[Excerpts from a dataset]
.....
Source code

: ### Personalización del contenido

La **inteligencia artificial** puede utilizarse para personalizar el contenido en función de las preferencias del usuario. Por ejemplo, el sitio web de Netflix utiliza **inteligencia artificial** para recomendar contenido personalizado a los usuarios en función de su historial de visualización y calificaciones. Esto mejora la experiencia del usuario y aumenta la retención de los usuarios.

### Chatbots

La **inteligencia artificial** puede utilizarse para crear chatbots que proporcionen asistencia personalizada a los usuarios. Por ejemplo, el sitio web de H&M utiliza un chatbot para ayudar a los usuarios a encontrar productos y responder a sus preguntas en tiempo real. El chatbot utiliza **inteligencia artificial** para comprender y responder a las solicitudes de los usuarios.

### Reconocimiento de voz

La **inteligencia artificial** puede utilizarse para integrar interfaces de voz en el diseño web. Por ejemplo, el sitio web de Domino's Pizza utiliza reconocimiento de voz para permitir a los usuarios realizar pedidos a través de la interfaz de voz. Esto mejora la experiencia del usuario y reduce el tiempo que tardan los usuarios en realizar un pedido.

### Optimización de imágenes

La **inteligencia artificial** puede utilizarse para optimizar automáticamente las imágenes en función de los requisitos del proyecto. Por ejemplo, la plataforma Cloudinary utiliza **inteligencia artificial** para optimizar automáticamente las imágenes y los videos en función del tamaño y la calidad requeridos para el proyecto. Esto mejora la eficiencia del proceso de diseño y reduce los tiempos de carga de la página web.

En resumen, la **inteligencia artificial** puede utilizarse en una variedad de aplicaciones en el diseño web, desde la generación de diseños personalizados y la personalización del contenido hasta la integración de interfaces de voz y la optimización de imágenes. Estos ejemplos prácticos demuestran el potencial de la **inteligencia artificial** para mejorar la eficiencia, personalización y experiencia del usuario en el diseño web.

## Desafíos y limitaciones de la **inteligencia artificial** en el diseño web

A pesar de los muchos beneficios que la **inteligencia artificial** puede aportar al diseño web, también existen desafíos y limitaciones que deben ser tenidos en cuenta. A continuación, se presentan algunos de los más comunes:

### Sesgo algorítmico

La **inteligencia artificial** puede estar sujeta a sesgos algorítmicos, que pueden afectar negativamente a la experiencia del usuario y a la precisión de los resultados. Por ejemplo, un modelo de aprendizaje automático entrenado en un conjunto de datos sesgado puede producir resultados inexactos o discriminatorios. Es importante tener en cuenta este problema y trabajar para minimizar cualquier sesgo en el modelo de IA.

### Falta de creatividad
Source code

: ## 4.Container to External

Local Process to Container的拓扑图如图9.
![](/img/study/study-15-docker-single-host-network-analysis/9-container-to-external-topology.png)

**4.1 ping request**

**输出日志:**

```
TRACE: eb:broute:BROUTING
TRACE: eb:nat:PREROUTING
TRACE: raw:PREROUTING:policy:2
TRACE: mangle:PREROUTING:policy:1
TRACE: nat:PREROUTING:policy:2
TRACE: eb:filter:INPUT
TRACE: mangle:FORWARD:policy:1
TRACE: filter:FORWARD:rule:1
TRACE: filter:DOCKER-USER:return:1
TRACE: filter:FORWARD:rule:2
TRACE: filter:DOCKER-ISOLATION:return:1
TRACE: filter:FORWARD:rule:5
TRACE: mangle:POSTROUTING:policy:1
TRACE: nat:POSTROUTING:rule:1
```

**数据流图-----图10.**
.....
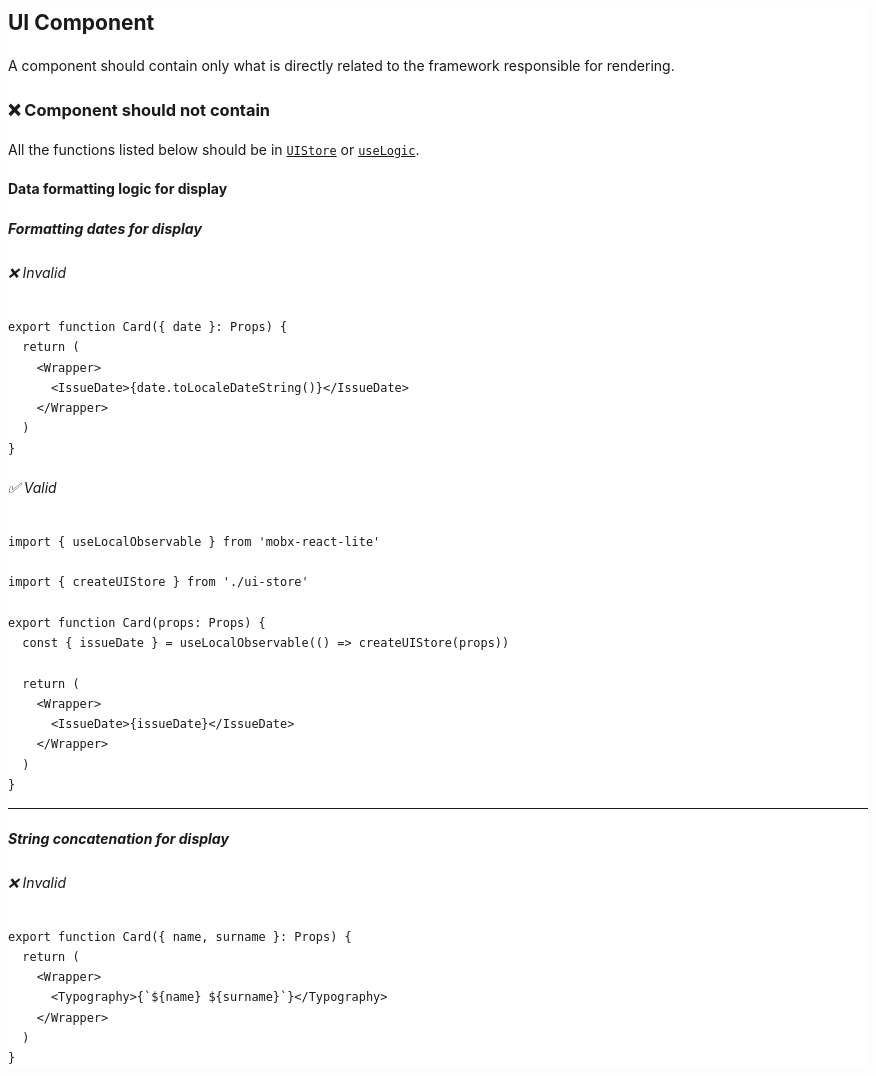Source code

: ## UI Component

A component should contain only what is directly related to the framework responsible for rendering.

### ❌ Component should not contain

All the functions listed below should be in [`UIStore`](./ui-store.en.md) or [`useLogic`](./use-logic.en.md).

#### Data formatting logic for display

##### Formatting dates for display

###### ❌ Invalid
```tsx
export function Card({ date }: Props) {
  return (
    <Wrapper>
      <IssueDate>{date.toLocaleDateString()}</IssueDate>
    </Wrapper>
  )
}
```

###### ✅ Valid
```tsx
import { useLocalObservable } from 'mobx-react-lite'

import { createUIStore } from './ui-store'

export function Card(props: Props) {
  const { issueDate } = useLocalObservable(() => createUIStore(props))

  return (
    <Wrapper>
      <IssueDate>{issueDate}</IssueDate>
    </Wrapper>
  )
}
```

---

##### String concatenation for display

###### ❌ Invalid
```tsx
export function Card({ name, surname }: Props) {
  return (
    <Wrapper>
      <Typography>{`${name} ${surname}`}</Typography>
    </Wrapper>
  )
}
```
.....
- _What is being asked_
Nothing but a number is expected here: the number of lines above that hold the word "cuenta".

- _Response box_
2